# Rendered images with source text
★ ★ ★ ★
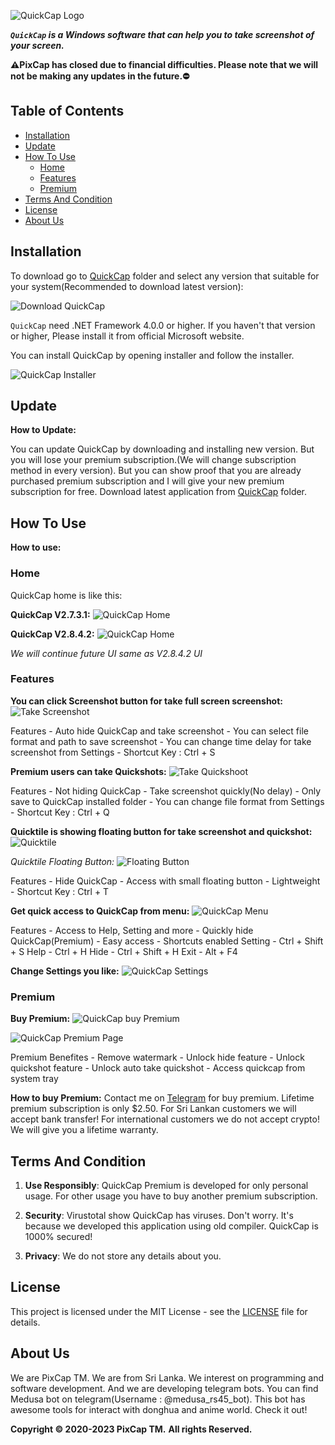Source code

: 
![QuickCap Logo](./img/quickcap.png)

**_`QuickCap` is a Windows software that can help you to take screenshot of your screen._**

**⚠️PixCap has closed due to financial difficulties.  Please note that we will not be making any updates in the future.⛔**

## Table of Contents

- [Installation](#installation)
- [Update](#update)
- [How To Use](#how-to-use)
  - [Home](#home)
  - [Features](#features)
  - [Premium](#premium)
- [Terms And Condition](#terms-and-condition)
- [License](#license)
- [About Us](#about-us)

## Installation

To download go to [QuickCap](https://github.com/ranujasanmir/QuickCap/tree/main/QuickCap) folder and select any version that suitable for your system(Recommended to download latest version):

![Download QuickCap](./img/install.PNG)

`QuickCap` need .NET Framework 4.0.0 or higher. If you haven't that version or higher, Please install it from official Microsoft website.

You can install QuickCap by opening installer and follow the installer.

![QuickCap Installer](./img/installer.PNG)

## Update

**How to Update:**

You can update QuickCap by downloading and installing new version. But you will lose your premium subscription.(We will change subscription method in every version). But you can show proof that you are already purchased premium subscription and I will give your new premium subscription for free. Download latest application from [QuickCap](https://github.com/ranujasanmir/QuickCap/tree/main/QuickCap) folder.

## How To Use

**How to use:**

### Home

QuickCap home is like this:

**QuickCap V2.7.3.1:**
![QuickCap Home](./img/home27.PNG)

**QuickCap V2.8.4.2:**
![QuickCap Home](./img/home.png)

_We will continue future UI same as V2.8.4.2 UI_

### Features

**You can click Screenshot button for take full screen screenshot:**
![Take Screenshot](./img/ss.PNG)

Features - Auto hide QuickCap and take screenshot
         - You can select file format and path to save screenshot
         - You can change time delay for take screenshot from Settings
         - Shortcut Key : Ctrl + S

**Premium users can take Quickshots:**
![Take Quickshoot](./img/qs.png)

Features - Not hiding QuickCap
         - Take screenshot quickly(No delay)
         - Only save to QuickCap installed folder
         - You can change file format from Settings
         - Shortcut Key : Ctrl + Q

**Quicktile is showing floating button for take screenshot and quickshot:**
![Quicktile](./img/qt.png)

_Quicktile Floating Button:_
![Floating Button](./img/qtt.PNG)

Features - Hide QuickCap
         - Access with small floating button
         - Lightweight
         - Shortcut Key : Ctrl + T

**Get quick access to QuickCap from menu:**
![QuickCap Menu](./img/menu.png)

Features - Access to Help, Setting and more
         - Quickly hide QuickCap(Premium)
         - Easy access
         - Shortcuts enabled
           Setting - Ctrl + Shift + S
           Help - Ctrl + H
           Hide - Ctrl + Shift + H
           Exit - Alt + F4

**Change Settings you like:**
![QuickCap Settings](./img/qcs.PNG)

### Premium

**Buy Premium:**
![QuickCap buy Premium](./img/prmbtn.png)

![QuickCap Premium Page](./img/qcp.PNG)

Premium Benefites - Remove watermark
                 - Unlock hide feature
                 - Unlock quickshot feature
                 - Unlock auto take quickshot
                 - Access quickcap from system tray

**How to buy Premium:**
Contact me on [Telegram](https://t.me/PixCap_TM) for buy premium. Lifetime premium subscription is only $2.50. For Sri Lankan customers we will accept bank transfer!
For international customers we do not accept crypto!
We will give you a lifetime warranty.

## Terms And Condition

1. **Use Responsibly**: QuickCap Premium is developed for only personal usage. For other usage you have to buy another premium subscription.

2. **Security**: Virustotal show QuickCap has viruses. Don't worry. It's because we developed this application using old compiler. QuickCap is 1000% secured! 

3. **Privacy**: We do not store any details about you.

## License

This project is licensed under the MIT License - see the [LICENSE](LICENSE) file for details.

## About Us

We are PixCap TM. We are from Sri Lanka. We interest on programming and software development. And we are developing telegram bots. You can find Medusa bot on telegram(Username : @medusa_rs45_bot). This bot has awesome tools for interact with donghua and anime world. Check it out!

**Copyright © 2020-2023 PixCap TM.**
**All rights Reserved.**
★ ★ ★ ★
# Brief
Please return, exactly as written, the lines from the first line of the records above through the line containing "## How To Use", both included, leaving out any pictures.

# Task output
Source code

: 
![QuickCap Logo](./img/quickcap.png)

**_`QuickCap` is a Windows software that can help you to take screenshot of your screen._**

**⚠️PixCap has closed due to financial difficulties.  Please note that we will not be making any updates in the future.⛔**

## Table of Contents

- [Installation](#installation)
- [Update](#update)
- [How To Use](#how-to-use)
  - [Home](#home)
  - [Features](#features)
  - [Premium](#premium)
- [Terms And Condition](#terms-and-condition)
- [License](#license)
- [About Us](#about-us)

## Installation

To download go to [QuickCap](https://github.com/ranujasanmir/QuickCap/tree/main/QuickCap) folder and select any version that suitable for your system(Recommended to download latest version):

![Download QuickCap](./img/install.PNG)

`QuickCap` need .NET Framework 4.0.0 or higher. If you haven't that version or higher, Please install it from official Microsoft website.

You can install QuickCap by opening installer and follow the installer.

![QuickCap Installer](./img/installer.PNG)

## Update

**How to Update:**

You can update QuickCap by downloading and installing new version. But you will lose your premium subscription.(We will change subscription method in every version). But you can show proof that you are already purchased premium subscription and I will give your new premium subscription for free. Download latest application from [QuickCap](https://github.com/ranujasanmir/QuickCap/tree/main/QuickCap) folder.

## How To Use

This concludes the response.